* _What this task involves_: Render the entries below as a two-column CSV with the header row entry_text,answer. Give one row per entry, with the entry's text and its answer each in a single quoted field, line breaks replaced by spaces and the pictures omitted.

- - -

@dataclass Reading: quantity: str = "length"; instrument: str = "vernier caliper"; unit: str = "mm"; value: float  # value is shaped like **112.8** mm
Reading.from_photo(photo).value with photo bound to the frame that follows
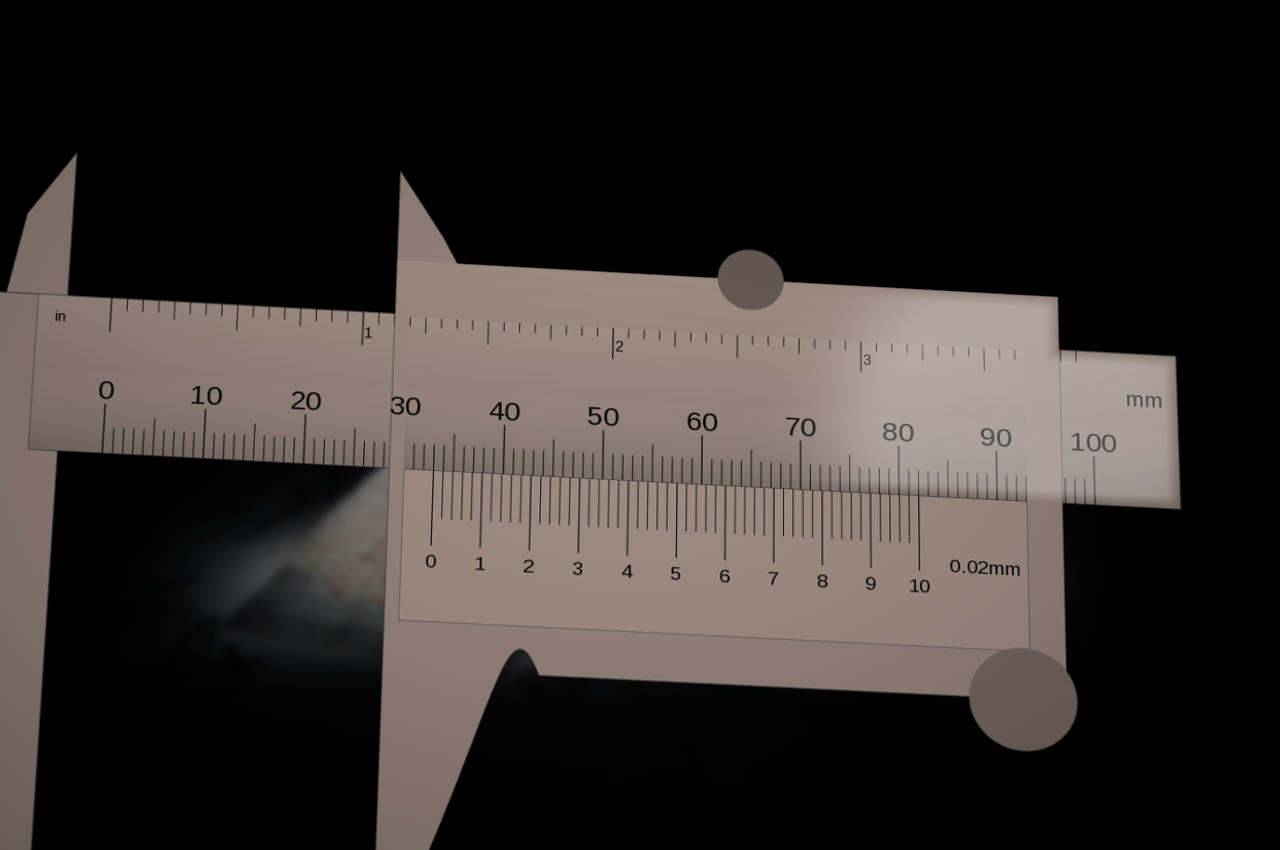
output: **33.0** mm
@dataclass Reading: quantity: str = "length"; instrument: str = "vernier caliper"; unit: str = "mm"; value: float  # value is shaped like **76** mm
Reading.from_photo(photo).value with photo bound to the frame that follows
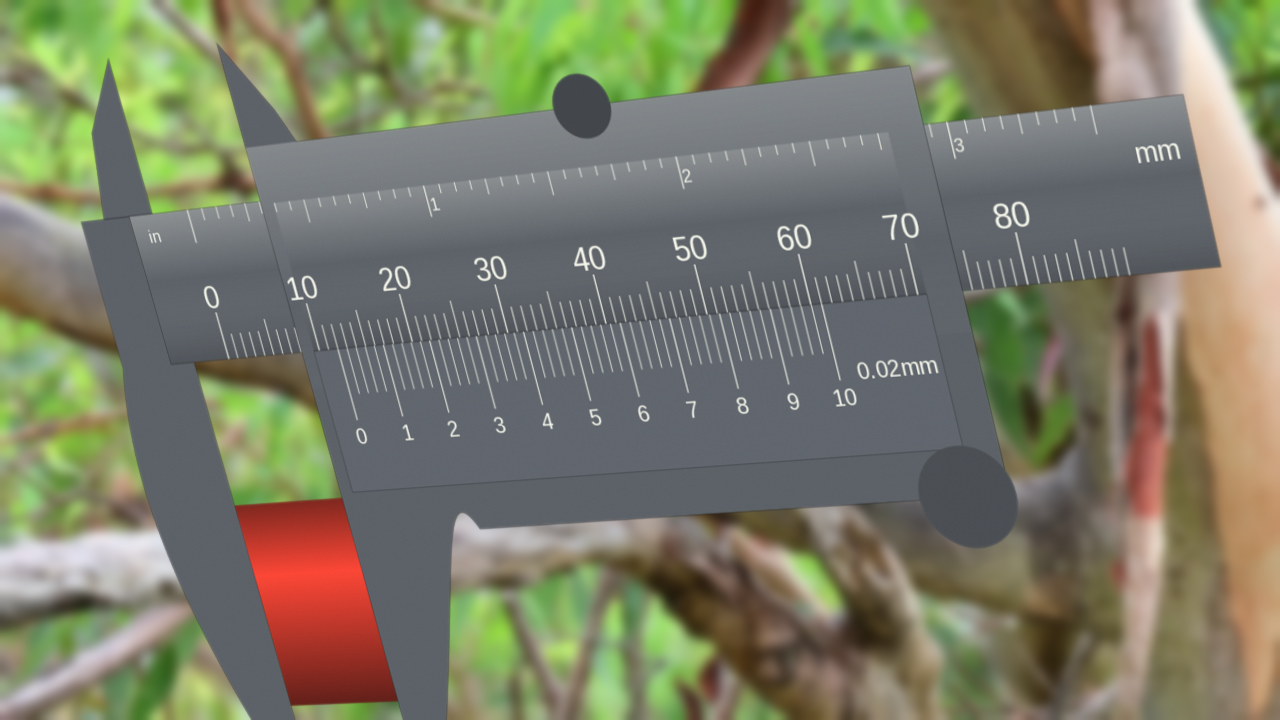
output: **12.0** mm
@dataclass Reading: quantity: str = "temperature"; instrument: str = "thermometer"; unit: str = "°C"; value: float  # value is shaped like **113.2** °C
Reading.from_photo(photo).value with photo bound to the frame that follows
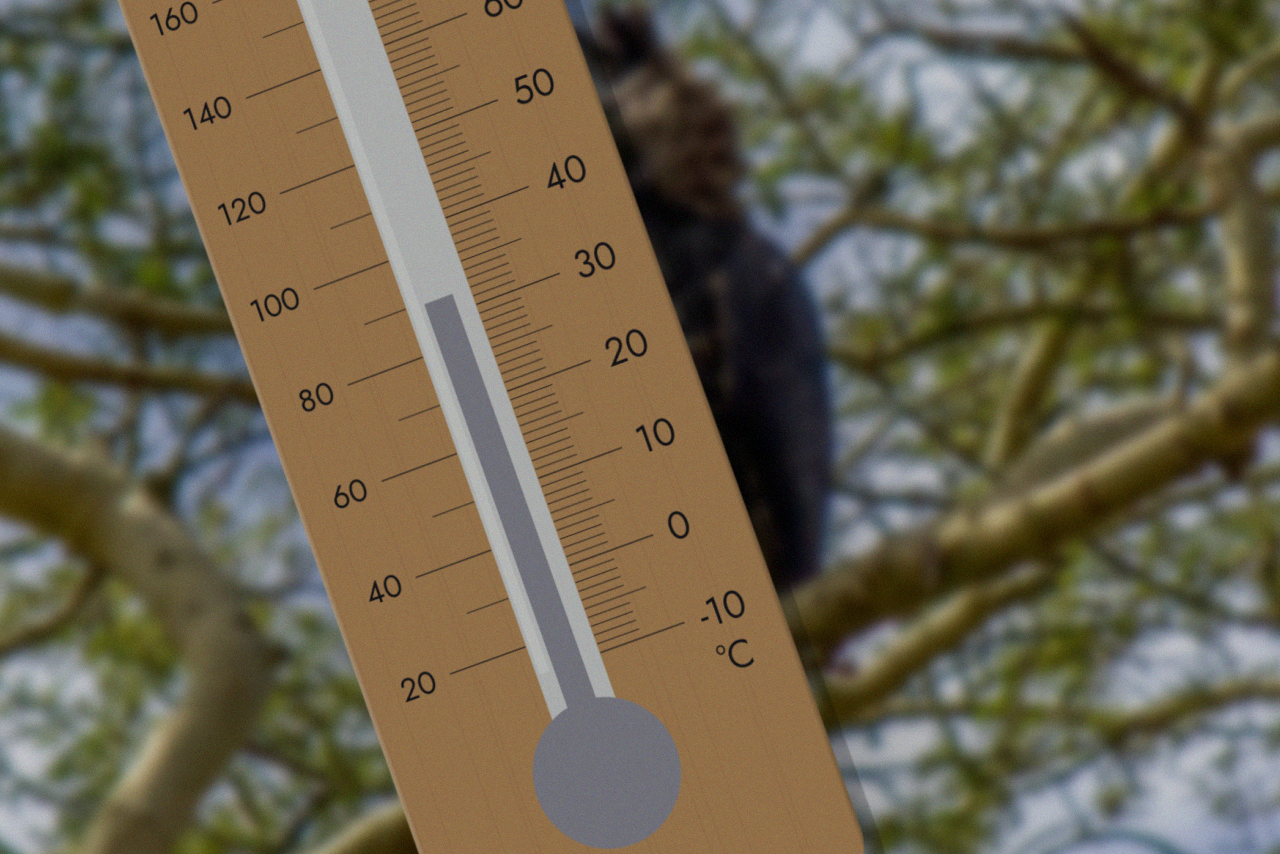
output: **32** °C
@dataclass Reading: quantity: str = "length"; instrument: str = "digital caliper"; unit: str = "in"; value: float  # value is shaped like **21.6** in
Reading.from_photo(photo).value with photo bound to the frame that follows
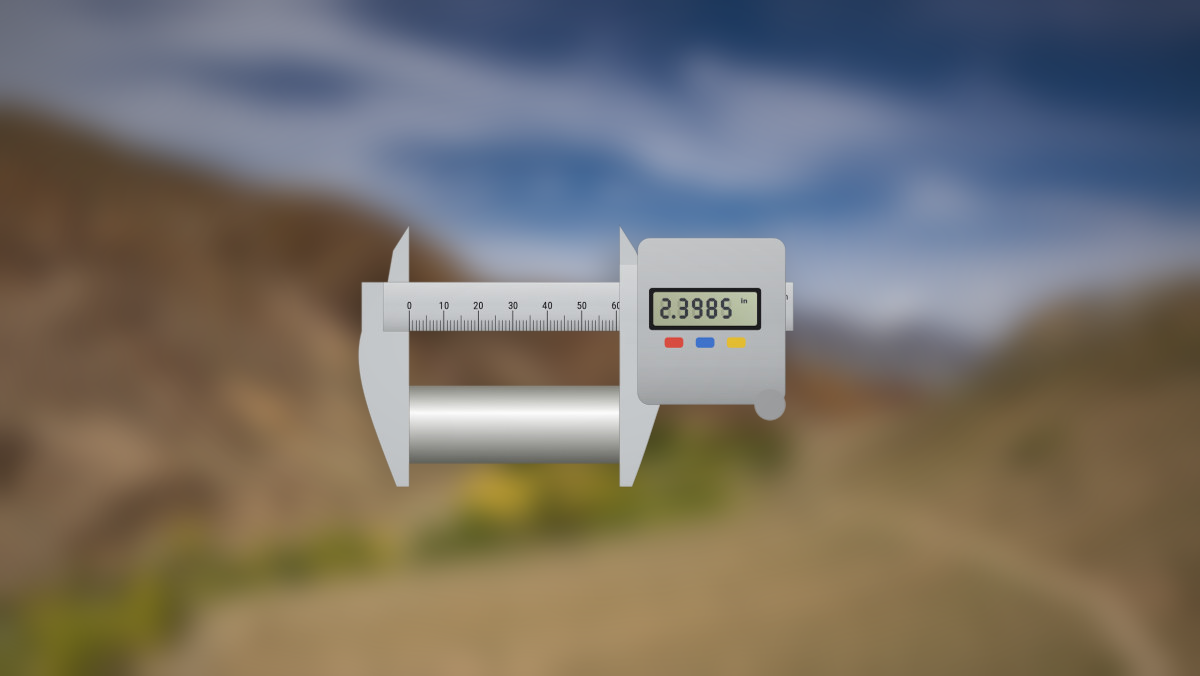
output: **2.3985** in
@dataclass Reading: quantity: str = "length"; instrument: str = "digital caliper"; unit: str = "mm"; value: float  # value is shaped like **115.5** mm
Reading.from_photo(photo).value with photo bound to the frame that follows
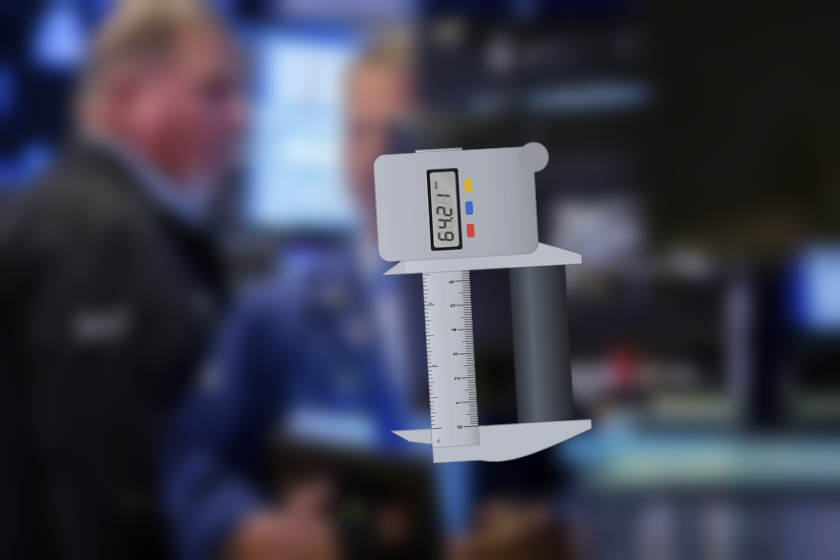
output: **64.21** mm
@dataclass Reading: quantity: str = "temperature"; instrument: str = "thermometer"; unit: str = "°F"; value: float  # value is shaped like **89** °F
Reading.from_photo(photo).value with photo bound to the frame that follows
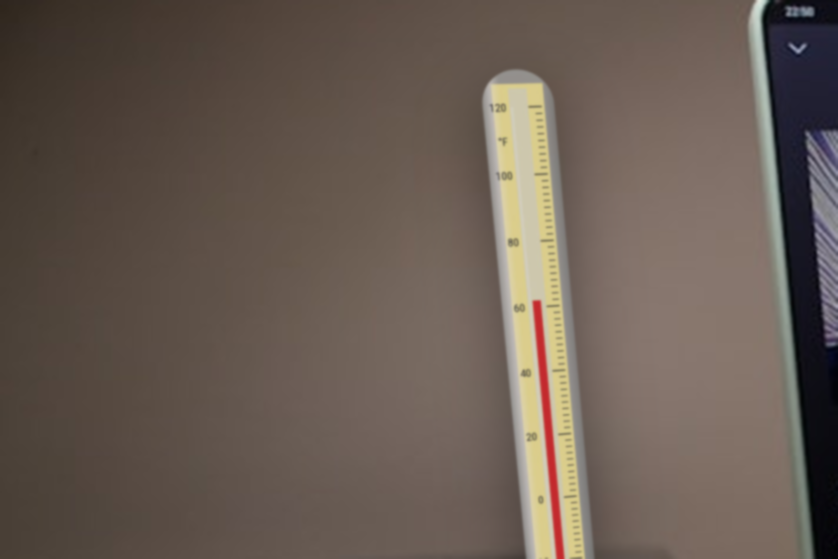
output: **62** °F
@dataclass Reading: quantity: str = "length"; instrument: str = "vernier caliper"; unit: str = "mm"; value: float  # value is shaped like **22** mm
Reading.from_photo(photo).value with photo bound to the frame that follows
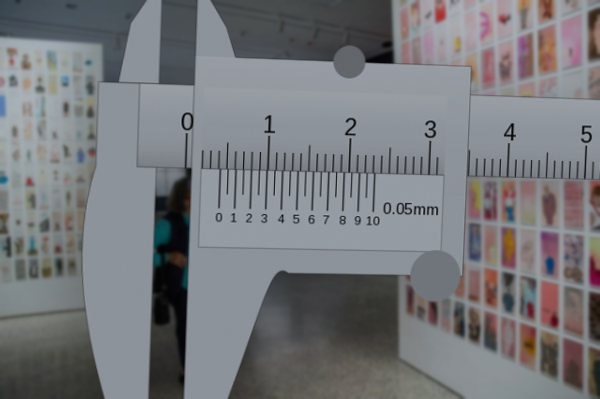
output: **4.2** mm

- - -

* _Answer to this task_:
entry_text,answer
"@dataclass Reading: quantity: str = ""length""; instrument: str = ""vernier caliper""; unit: str = ""mm""; value: float  # value is shaped like **112.8** mm Reading.from_photo(photo).value with photo bound to the frame that follows output:","**33.0** mm"
"@dataclass Reading: quantity: str = ""length""; instrument: str = ""vernier caliper""; unit: str = ""mm""; value: float  # value is shaped like **76** mm Reading.from_photo(photo).value with photo bound to the frame that follows output:","**12.0** mm"
"@dataclass Reading: quantity: str = ""temperature""; instrument: str = ""thermometer""; unit: str = ""°C""; value: float  # value is shaped like **113.2** °C Reading.from_photo(photo).value with photo bound to the frame that follows output:","**32** °C"
"@dataclass Reading: quantity: str = ""length""; instrument: str = ""digital caliper""; unit: str = ""in""; value: float  # value is shaped like **21.6** in Reading.from_photo(photo).value with photo bound to the frame that follows output:","**2.3985** in"
"@dataclass Reading: quantity: str = ""length""; instrument: str = ""digital caliper""; unit: str = ""mm""; value: float  # value is shaped like **115.5** mm Reading.from_photo(photo).value with photo bound to the frame that follows output:","**64.21** mm"
"@dataclass Reading: quantity: str = ""temperature""; instrument: str = ""thermometer""; unit: str = ""°F""; value: float  # value is shaped like **89** °F Reading.from_photo(photo).value with photo bound to the frame that follows output:","**62** °F"
"@dataclass Reading: quantity: str = ""length""; instrument: str = ""vernier caliper""; unit: str = ""mm""; value: float  # value is shaped like **22** mm Reading.from_photo(photo).value with photo bound to the frame that follows output:","**4.2** mm"